This invention relates to a method of manufacturing resin tubes alternately having a thick wall portion and a thin wall portion.
Generally, an extrusion molding process is employed to manufacture resin tubes. This extrusion molding process comprises providing an orifice at the tip of an extruding machine, forming a tubular opening at the extreme end of the orifice, extruding resin through said opening to form it into a tubular member, and pulling or taking out the molded tubular resin to manufacture a resin tube.
Conventionally there is employed an extruding machine of the type in which one or more screws are rotated within a barrel and the molten resin is mixed while molten by the screw which is designed so as to extrude the resin at a substantially uniform speed. In such an extruding machine there is used an orifice in which an opening width is formed to be substantially uniform along the axis of flow in order to provide a contour as desired. It is therefore difficult for such apparatus to manufacture resin tubes having a thick wall portion and a thin wall portion.
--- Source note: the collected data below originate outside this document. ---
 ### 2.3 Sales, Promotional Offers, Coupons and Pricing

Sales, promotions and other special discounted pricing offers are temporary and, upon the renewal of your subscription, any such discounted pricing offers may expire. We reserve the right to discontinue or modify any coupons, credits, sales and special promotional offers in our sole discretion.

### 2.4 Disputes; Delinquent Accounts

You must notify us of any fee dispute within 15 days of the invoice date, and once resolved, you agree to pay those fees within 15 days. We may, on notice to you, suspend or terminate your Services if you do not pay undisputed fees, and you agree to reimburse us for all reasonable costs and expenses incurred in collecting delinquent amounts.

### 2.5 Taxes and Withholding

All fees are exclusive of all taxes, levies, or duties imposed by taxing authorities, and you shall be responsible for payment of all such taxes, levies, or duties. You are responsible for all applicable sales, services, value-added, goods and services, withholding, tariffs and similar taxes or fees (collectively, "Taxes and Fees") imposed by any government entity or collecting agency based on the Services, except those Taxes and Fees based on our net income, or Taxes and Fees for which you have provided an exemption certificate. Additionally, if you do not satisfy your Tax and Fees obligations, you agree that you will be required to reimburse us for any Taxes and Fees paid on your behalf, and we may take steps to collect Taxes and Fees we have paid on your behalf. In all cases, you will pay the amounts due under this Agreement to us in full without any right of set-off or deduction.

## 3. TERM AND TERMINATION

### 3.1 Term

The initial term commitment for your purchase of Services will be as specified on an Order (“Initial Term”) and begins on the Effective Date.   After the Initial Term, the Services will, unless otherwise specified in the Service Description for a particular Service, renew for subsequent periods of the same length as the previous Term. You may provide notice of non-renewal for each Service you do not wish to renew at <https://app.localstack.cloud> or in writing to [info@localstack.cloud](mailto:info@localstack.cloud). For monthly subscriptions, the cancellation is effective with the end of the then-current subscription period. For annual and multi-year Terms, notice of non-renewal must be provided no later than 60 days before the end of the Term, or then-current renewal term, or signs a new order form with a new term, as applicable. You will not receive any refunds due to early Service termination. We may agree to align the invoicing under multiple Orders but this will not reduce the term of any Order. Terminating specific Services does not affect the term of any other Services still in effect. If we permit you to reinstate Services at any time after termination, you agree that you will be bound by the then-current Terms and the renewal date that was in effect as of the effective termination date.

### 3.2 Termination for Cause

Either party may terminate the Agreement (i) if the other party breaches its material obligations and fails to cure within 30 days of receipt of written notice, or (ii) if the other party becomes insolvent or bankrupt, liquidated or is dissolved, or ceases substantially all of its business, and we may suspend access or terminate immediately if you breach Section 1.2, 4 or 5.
Extruding machines may extrude resin at substantially a uniform speed, but strictly speaking, the extrusion speed of the extruding machines is not always constant due to various causes. In normal extrusion operation, therefore, the pulling or take-up speed has not always been made constant but has been varied responsive to variation of extrusion speeds. Taking advantage of the fact as noted above, it may readily be conceived that in normal extruding operation, the take-up speed is periodically varied to thereby alternately form a thick wall portion and a thin wall portion along the axial direction of a tube.
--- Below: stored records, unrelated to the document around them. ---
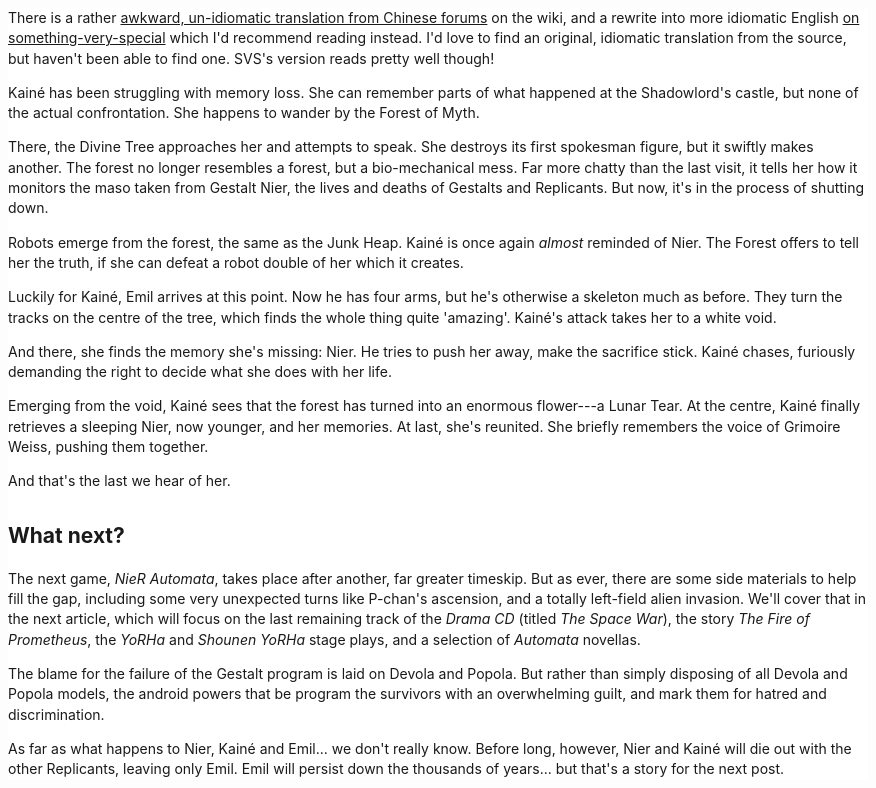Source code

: There is a rather [awkward, un-idiomatic translation from Chinese forums](https://nier.fandom.com/wiki/The_Lost_World) on the wiki, and a rewrite into more idiomatic English [on something-very-special](https://something-very-special.tumblr.com/post/47734270113/tales-from-the-grimore-the-lost-world) which I'd recommend reading instead. I'd love to find an original, idiomatic translation from the source, but haven't been able to find one. SVS's version reads pretty well though!

Kainé has been struggling with memory loss. She can remember parts of what happened at the Shadowlord's castle, but none of the actual confrontation. She happens to wander by the Forest of Myth.

There, the Divine Tree approaches her and attempts to speak. She destroys its first spokesman figure, but it swiftly makes another. The forest no longer resembles a forest, but a bio-mechanical mess. Far more chatty than the last visit, it tells her how it monitors the maso taken from Gestalt Nier, the lives and deaths of Gestalts and Replicants. But now, it's in the process of shutting down.

Robots emerge from the forest, the same as the Junk Heap. Kainé is once again *almost* reminded of Nier. The Forest offers to tell her the truth, if she can defeat a robot double of her which it creates.

Luckily for Kainé, Emil arrives at this point. Now he has four arms, but he's otherwise a skeleton much as before. They turn the tracks on the centre of the tree, which finds the whole thing quite 'amazing'. Kainé's attack takes her to a white void.

And there, she finds the memory she's missing: Nier. He tries to push her away, make the sacrifice stick. Kainé chases, furiously demanding the right to decide what she does with her life.

Emerging from the void, Kainé sees that the forest has turned into an enormous flower---a Lunar Tear. At the centre, Kainé finally retrieves a sleeping Nier, now younger, and her memories. At last, she's reunited. She briefly remembers the voice of Grimoire Weiss, pushing them together.

And that's the last we hear of her.

## What next?

The next game, <cite>NieR Automata</cite>, takes place after another, far greater timeskip. But as ever, there are some side materials to help fill the gap, including some very unexpected turns like P-chan's ascension, and a totally left-field alien invasion. We'll cover that in the next article, which will focus on the last remaining track of the <cite>Drama CD</cite> (titled <cite>The Space War</cite>), the story <cite>The Fire of Prometheus</cite>, the <cite>YoRHa</cite> and <cite>Shounen YoRHa</cite> stage plays, and a selection of <cite>Automata</cite> novellas.

The blame for the failure of the Gestalt program is laid on Devola and Popola. But rather than simply disposing of all Devola and Popola models, the android powers that be program the survivors with an overwhelming guilt, and mark them for hatred and discrimination.

As far as what happens to Nier, Kainé and Emil... we don't really know. Before long, however, Nier and Kainé will die out with the other Replicants, leaving only Emil. Emil will persist down the thousands of years... but that's a story for the next post.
Japanese Patent Publication No. 24143/1974 describes an attempt to manufacture resin tubes with thick and thin wall portions in accordance with the above mentioned principles. However, satisfactory resin tubes have not been obtained with the use of orifices as disclosed in FIGS. 1 and 2 of said patent. The orifice shown in FIGS. 1 and 2 of said patent is formed with an opening corresponding to the thin wall portion of the resin tube, and the resin tube emerged from the orifice is externally controlled in its outside diameter. However the system of the latter patent results in buckling of the walls of the tube. As the tube is pulled it passes immediately into an outside diameter control device which acts to harden the external surface. However as a result of the reactive force in the axial direction caused by the pressure of the resin extruder and the force in the opposite direction caused by slowing the pulling speed, the tube will buckle. Also the physical properties of the tube are degraded by residual strain due to the different flowing speeds of the resin at the internal and external surfaces which are caused by the quick hardening of the external surface. For this reason, further improvements are necessary to manufacture resin tubes of the aforementioned kind by conventional extruding machines are described above.